Для завершения работы потребовалось несколько дней, и результаты были занесены в небольшой отчёт на нескольких страницах. Отчёт передали исландскому помощнику судьи Гудмундуру Арнлаугссону. ИШФ заявила, что обвинения советской стороны в тайных махинациях оказались беспочвенными. В процессе расследования Гудбьярнасон не нашёл ничего подозрительного: химические составляющие кресел и обеих сторон стола были идентичны и состояли преимущественно из материалов для полировки. Августину повезло больше — в осветительных приборах он обнаружил двух мёртвых мух, создав этой находкой большое веселье в прессе.
Однако этим дело не кончилось: нечто странное все-таки обнаружили. Исландское управление торгового флота провело рентгеновский анализ кресел (обычно они исследуют таким образом сварку кораблей). На рентгеновском снимке кресла Фишера обнаружился продолговатый объект с цилиндрической петлей на конце. В кресле Спасского ничего подобного не было. Сделали второй снимок, но на этот раз ничего не нашли. Позже кресло разобрали. Внутри был деревянный наполнитель, оказавшийся там из-за трещины в фанерном сидении. Организаторы тут же заявили, что это и есть тот самый объект, который был на первом снимке, хотя так и не смогли объяснить, почему его не было видно на втором.
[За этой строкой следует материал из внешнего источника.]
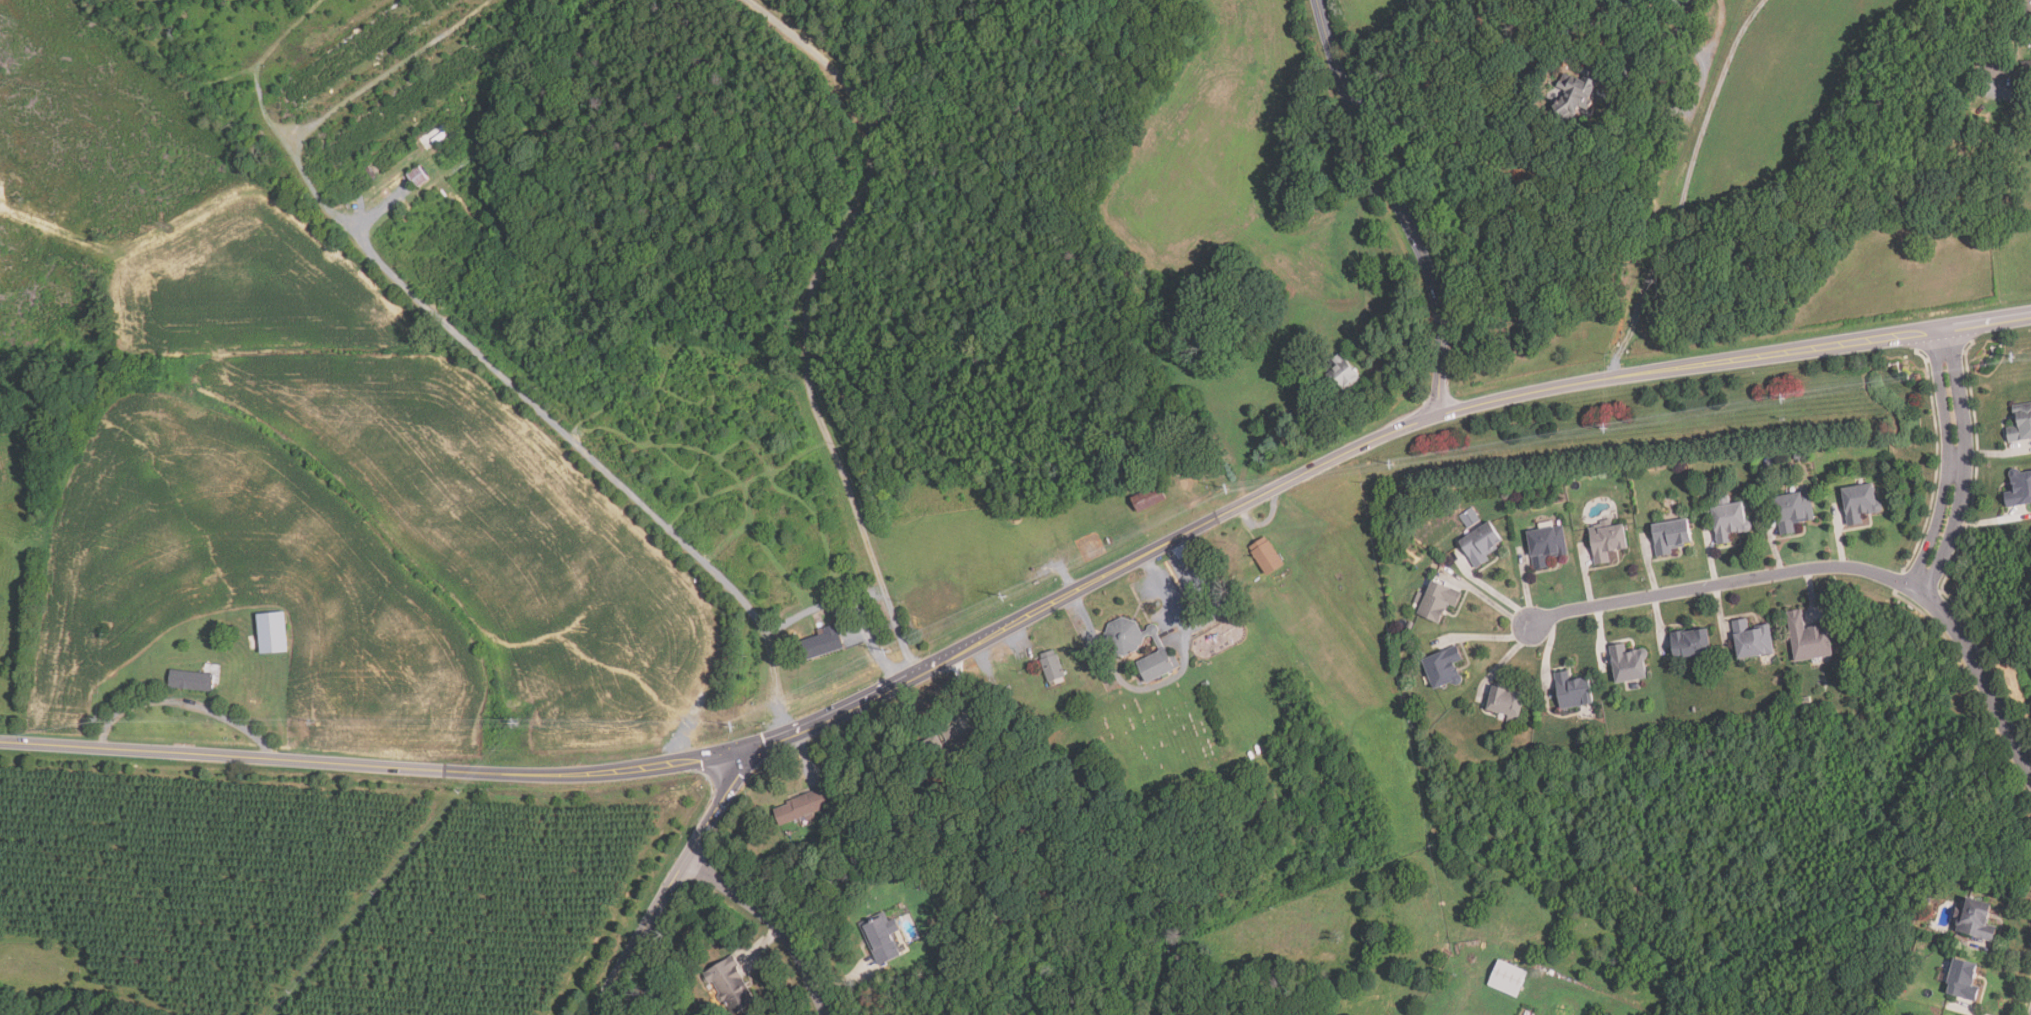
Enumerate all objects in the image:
building: (1630, 3)
building: (2024, 5)
road: (1533, 51)
building: (2001, 69)
building: (2027, 71)
road: (1698, 92)
building: (1575, 96)
road: (2026, 119)
building: (418, 177)
road: (1677, 187)
road: (1398, 204)
road: (809, 308)
river: (668, 312)
road: (467, 344)
power tower: (2020, 354)
building: (1343, 372)
power tower: (1788, 396)
building: (2020, 424)
power tower: (1609, 426)
power tower: (1393, 462)
road: (1957, 462)
building: (2020, 487)
power tower: (1227, 488)
building: (1149, 498)
building: (1859, 503)
building: (1793, 511)
building: (1729, 522)
building: (1670, 537)
building: (1607, 542)
building: (1481, 545)
building: (1546, 546)
building: (1268, 555)
road: (1832, 569)
road: (1201, 587)
road: (1165, 589)
power tower: (1007, 596)
building: (1438, 602)
road: (1026, 614)
building: (272, 632)
building: (1124, 636)
building: (1808, 638)
building: (1753, 640)
road: (1019, 641)
building: (823, 642)
building: (1691, 644)
road: (875, 650)
power tower: (890, 652)
building: (1052, 665)
building: (1156, 665)
building: (1627, 665)
building: (1443, 669)
building: (191, 680)
road: (1124, 683)
road: (961, 687)
building: (1572, 692)
road: (182, 699)
building: (1506, 705)
power tower: (101, 720)
power tower: (314, 723)
power tower: (520, 726)
power tower: (736, 727)
building: (1032, 727)
building: (951, 745)
road: (806, 755)
building: (806, 806)
road: (676, 878)
building: (1977, 919)
road: (773, 923)
building: (882, 937)
road: (761, 947)
road: (649, 973)
building: (1509, 978)
road: (843, 980)
building: (1962, 980)
building: (730, 983)

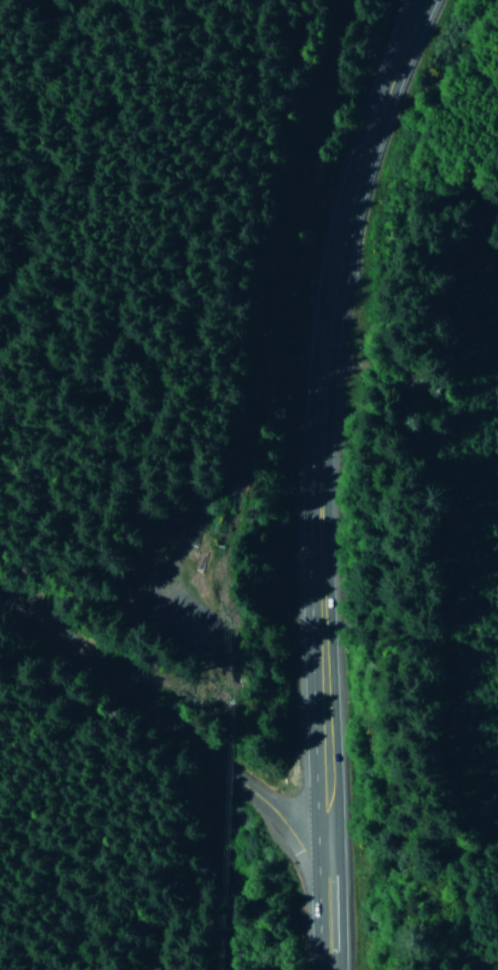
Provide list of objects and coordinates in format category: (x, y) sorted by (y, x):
road: (327, 406)
road: (151, 710)
road: (306, 898)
Если 17-я партия рассматривалась советской стороной как последний шанс на изменение хода матча, то теперь из-за неспособности Спасского пробиться сквозь ничьи на горизонте маячил проигрыш. В следующей встрече он сражался упорно, однако партия вновь закончилась ничьей. Король Спасского активно путешествовал, а вот король Фишера большую часть игры был заперт в углу, причём в довольно-таки стеснённых условиях: при атаке ему некуда было бы пойти. На этот раз готовность Фишера принять ничью удивила экспертов — у него было на пешку больше. Для любого другого игрока ничья в такой позиции была бы объяснима, поскольку каждые пол-очка приближали его к победе. Но Фишер, по выражению Глигорича, «не обладал репутацией охотника за ничьими», каким бы ни был счёт. Что мы здесь видим? Его человеческую сторону? Психологическую слабость? Прагматизм?
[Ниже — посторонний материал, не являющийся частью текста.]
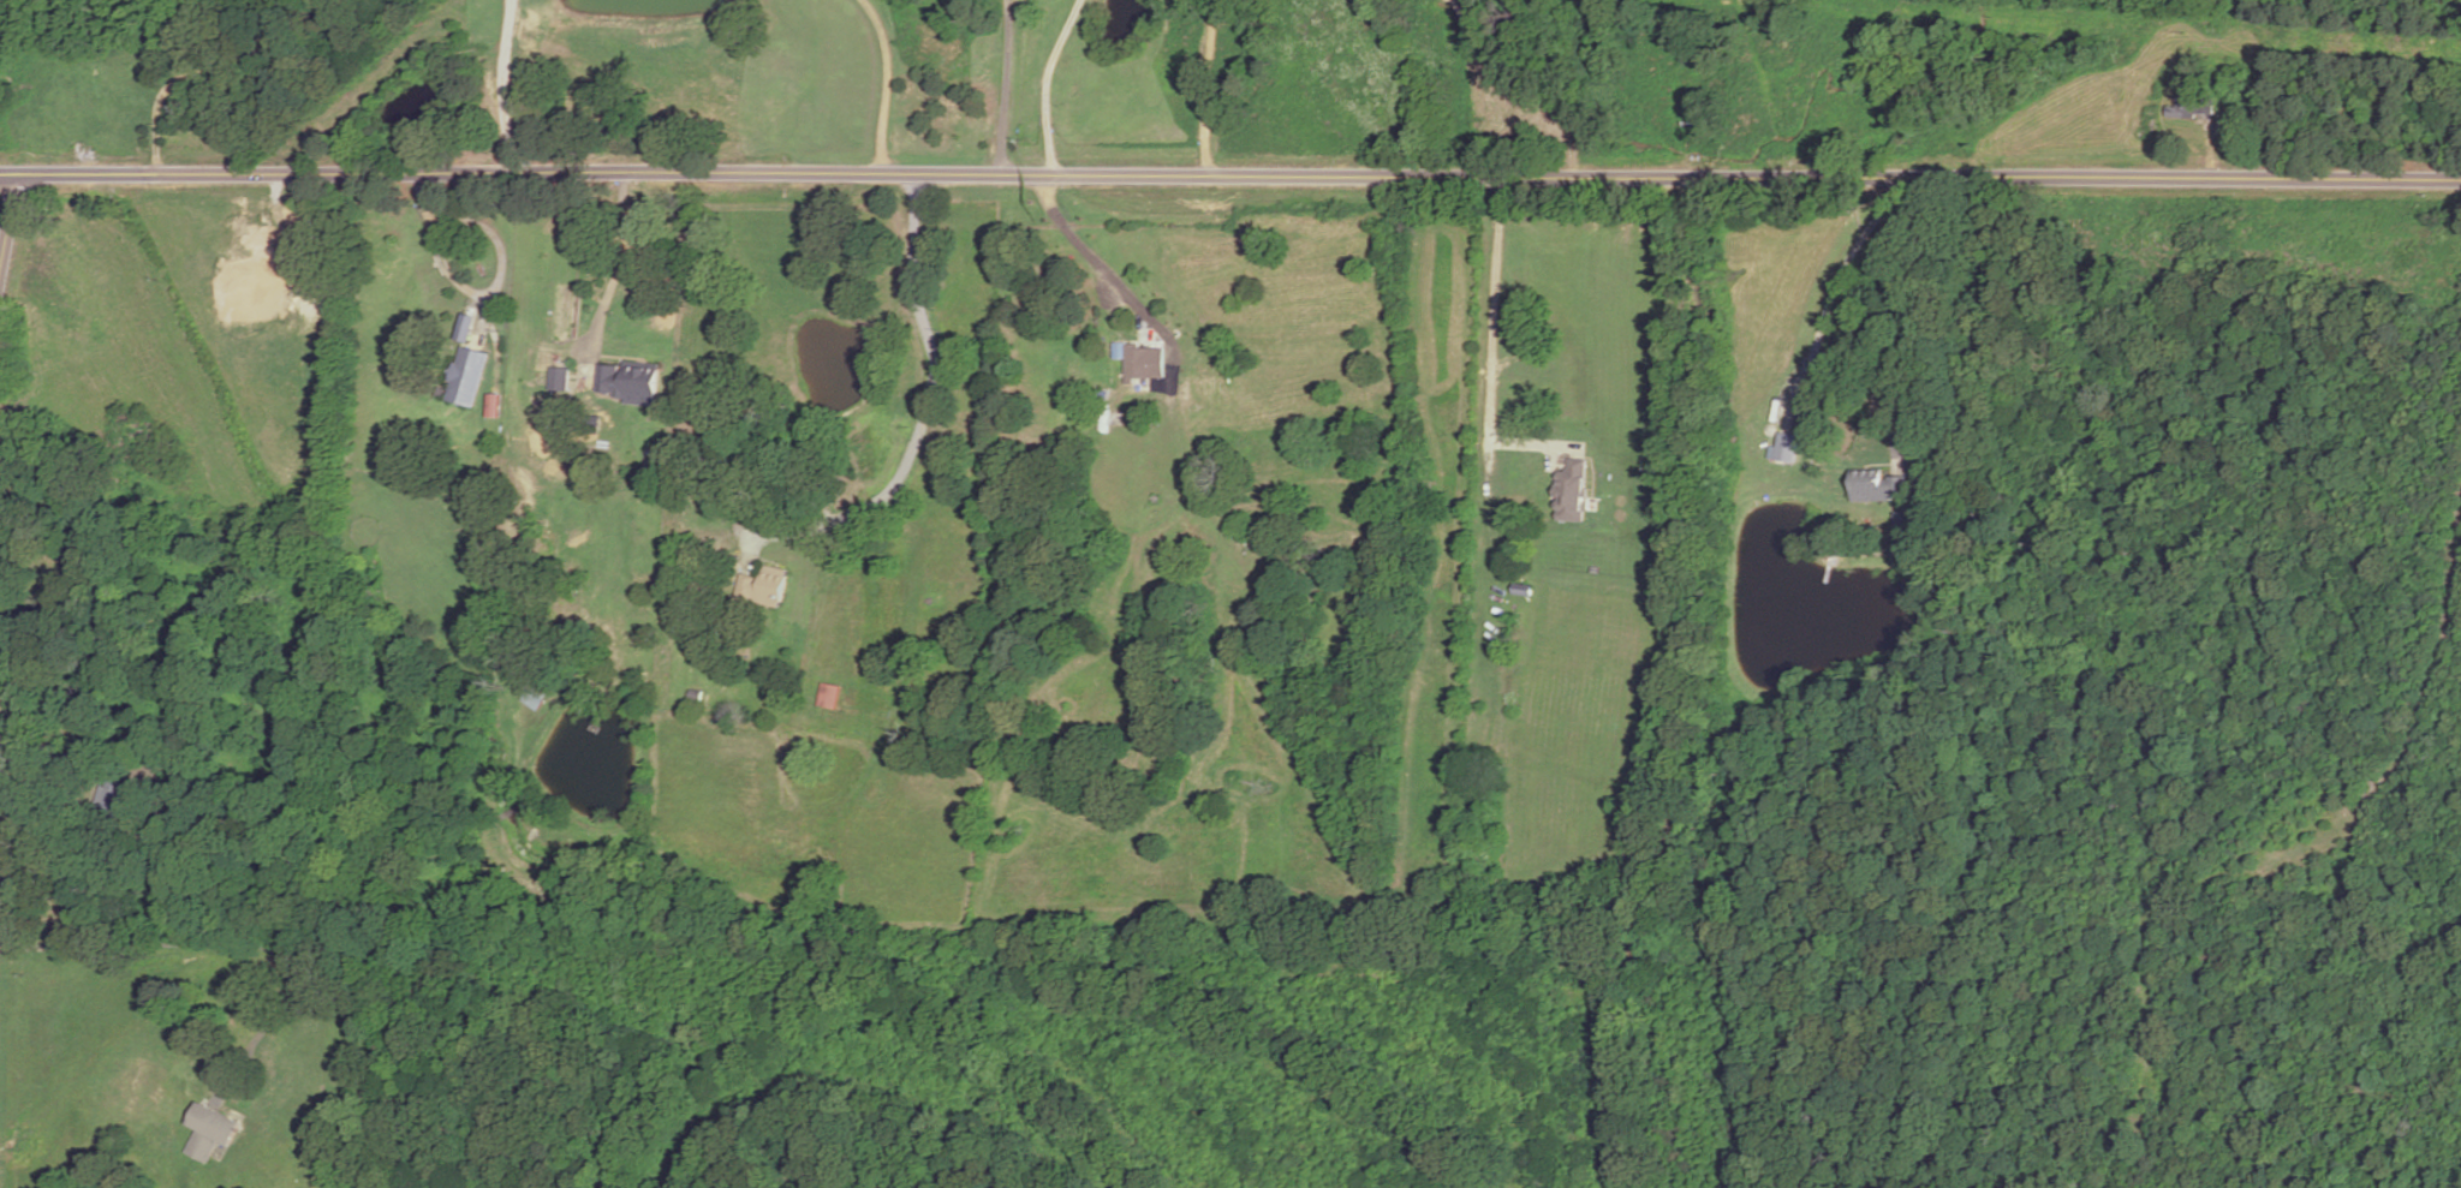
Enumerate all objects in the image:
road: (199, 74)
road: (887, 83)
road: (1043, 84)
road: (499, 86)
road: (1004, 87)
road: (1211, 87)
building: (2191, 108)
building: (2151, 130)
road: (1230, 175)
road: (9, 220)
road: (490, 235)
road: (447, 272)
road: (1108, 277)
road: (611, 281)
road: (1922, 321)
building: (1137, 363)
building: (468, 377)
building: (559, 378)
building: (629, 382)
road: (919, 424)
road: (1524, 439)
building: (1784, 446)
road: (1481, 466)
road: (1195, 470)
building: (1876, 486)
building: (1571, 490)
building: (1901, 522)
building: (1256, 536)
pier: (1824, 572)
building: (761, 589)
building: (856, 651)
building: (538, 693)
building: (695, 694)
building: (827, 694)
pier: (601, 717)
road: (50, 755)
building: (119, 804)
building: (209, 1132)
Счёт в матче теперь был таким: Спасский — 7,5 очка, Фишер — 10,5; американцу оставалось до титула лишь два очка. Перед 18-й партией Геллер опубликовал протест относительно удаления из-за зала первых рядов, поскольку советская сторона не давала на это разрешения. Шмид начал переговоры, сведя их к искусному компромиссу, который сделал бы честь и такому опытному переговорщику, как Генри Киссинджер. Кресла вернутся на свои места, но они будут пусты. Когда Фишер вошёл в зал, то, казалось, даже не заметил разницы. Однако терпение Шмида подошло к концу. Когда Крамер вновь потребовал убрать первые семь рядов, обвиняя Шмида в потакании советским, главный судья ответил ядовитым письмом, тон которого был для Шмида нехарактерен. Крамер, заявлял он, «без сомнения, хотел помочь, но, к сожалению, ему это не удалось из-за крайне неточного содержания письма». Далее говорилось: «Если у вас есть какие-то жалобы и протесты, пожалуйста — я должен подчеркнуть всю важность этого, — делайте их согласно правилам матча».
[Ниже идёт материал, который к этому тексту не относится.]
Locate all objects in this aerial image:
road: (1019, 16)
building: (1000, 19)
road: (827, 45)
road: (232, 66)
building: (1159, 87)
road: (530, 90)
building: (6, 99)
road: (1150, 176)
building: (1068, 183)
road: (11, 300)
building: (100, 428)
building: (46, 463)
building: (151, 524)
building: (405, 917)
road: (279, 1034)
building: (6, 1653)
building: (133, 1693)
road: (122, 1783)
Девятнадцатая партия была очень интересной, и оба игрока удивили зрителей. На 21-м ходу Фишер продемонстрировал потрясающую защиту. Спасский принёс в жертву фигуру — когда он это сделал, один гроссмейстер сказал: «Теперь пристегните ремни». Нахально игнорируя незащищённую ладью противника, Фишер разменял ферзей, оставив Спасского с ничьей. Он был абсолютно прав: взять ладью или сделать какой-то другой ход означало бы катастрофу. Спасский рисковал отважно, но ничего не добился. «Это Бобби, — сказал Глигорич, — он всегда ускользает».